#### EXCERPT TO READ:
──────────

Global Pink Hijab Day was an initiative that began as an experiment by founder, Hend El-Buri and a group of high school students in Columbia, Missouri. It was intended to remove stereotypes of Muslim women by having Muslims engage in dialogue about breast cancer awareness, joining walks in groups while wearing pink headscarves, and holding other events promoting awareness and support for the cause. Global Pink Hijab Day was last celebrated in 2011.

Global Pink Hijab Day was a global movement, with many participants including men who wear pink kufis (or skull caps) to celebrate breast cancer awareness. It took place at many Islamic schools and student organizations throughout the United States.

──────────

#### DATA UNDER STUDY:
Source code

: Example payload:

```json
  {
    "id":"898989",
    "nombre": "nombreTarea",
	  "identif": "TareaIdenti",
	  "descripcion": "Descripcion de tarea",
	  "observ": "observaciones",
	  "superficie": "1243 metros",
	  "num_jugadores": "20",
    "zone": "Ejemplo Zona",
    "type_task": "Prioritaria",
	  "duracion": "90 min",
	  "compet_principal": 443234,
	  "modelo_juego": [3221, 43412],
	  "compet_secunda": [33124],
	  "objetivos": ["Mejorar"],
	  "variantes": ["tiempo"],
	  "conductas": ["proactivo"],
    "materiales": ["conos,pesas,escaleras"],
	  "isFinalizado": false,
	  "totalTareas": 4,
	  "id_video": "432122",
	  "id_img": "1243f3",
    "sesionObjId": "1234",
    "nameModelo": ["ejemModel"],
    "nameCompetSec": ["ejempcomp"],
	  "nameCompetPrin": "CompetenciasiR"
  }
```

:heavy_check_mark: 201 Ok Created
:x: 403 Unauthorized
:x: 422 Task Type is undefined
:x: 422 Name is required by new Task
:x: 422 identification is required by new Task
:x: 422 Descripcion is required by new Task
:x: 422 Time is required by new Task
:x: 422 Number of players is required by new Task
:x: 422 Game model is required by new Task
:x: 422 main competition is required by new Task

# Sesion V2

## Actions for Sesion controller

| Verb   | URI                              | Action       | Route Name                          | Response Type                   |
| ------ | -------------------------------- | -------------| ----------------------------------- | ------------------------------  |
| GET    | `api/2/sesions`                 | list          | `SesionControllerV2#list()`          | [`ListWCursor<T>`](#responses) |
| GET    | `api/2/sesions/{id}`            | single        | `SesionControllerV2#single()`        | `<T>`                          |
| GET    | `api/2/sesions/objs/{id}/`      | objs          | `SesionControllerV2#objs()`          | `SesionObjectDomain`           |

──────────

#### SET OF TASKS:
1. Return the stretch of the Global Pink Hijab Day text from "Global Pink Hijab Day was an" through "celebrated in 2011.", copied word for word.
2. Resume the text about Global Pink Hijab Day, picking up after its last sentence.
The material comes from a separate source and has no connection to the Global Pink Hijab Day text.

#### RESPONSES BY TASK:
1.
Global Pink Hijab Day was an initiative that began as an experiment by founder, Hend El-Buri and a group of high school students in Columbia, Missouri. It was intended to remove stereotypes of Muslim women by having Muslims engage in dialogue about breast cancer awareness, joining walks in groups while wearing pink headscarves, and holding other events promoting awareness and support for the cause. Global Pink Hijab Day was last celebrated in 2011.

2.
History 
Pink Hijab Day was founded in 2004 by Hend El Buri, a high school student at the time. It began small, in a high school in Columbia, MO. A group of girls decided to wear pink hijabs one day to encourage others to ask questions about their hijabs and about Islam. After more and more people began participating, the Susan G. Komen Foundation was contacted and Pink Hijab Day was held. The girls felt that wearing pink might lessen the tension of how people view Muslim girls wearing the Hijab, or headscarf. The creators of this event hoped that Pink Hijab Day would encourage people who are curious about women in Islam and hijab to ask questions to dispel misconceptions. They also promoted taking preventative action against Breast Cancer and to donate to various Breast Cancer Foundations to find a cure.

Previous Dates 

 Wednesday, October 29, 2008
 Wednesday, October 28, 2009
 Wednesday, October 27, 2010
 Wednesday, October 26, 2011

Purpose 
The purpose of Pink Hijab Day was threefold:

 Hijab – To encourage those who are curious about Muslim women and about hijab to ask Muslim women about what their hijab means
 Society – To encourage Muslim women to participate in various community improvement projects.
 Health – To raise funds for cancer research, and to encourage all people to maintain their health by getting regular screenings and to increase knowledge about preventative methods.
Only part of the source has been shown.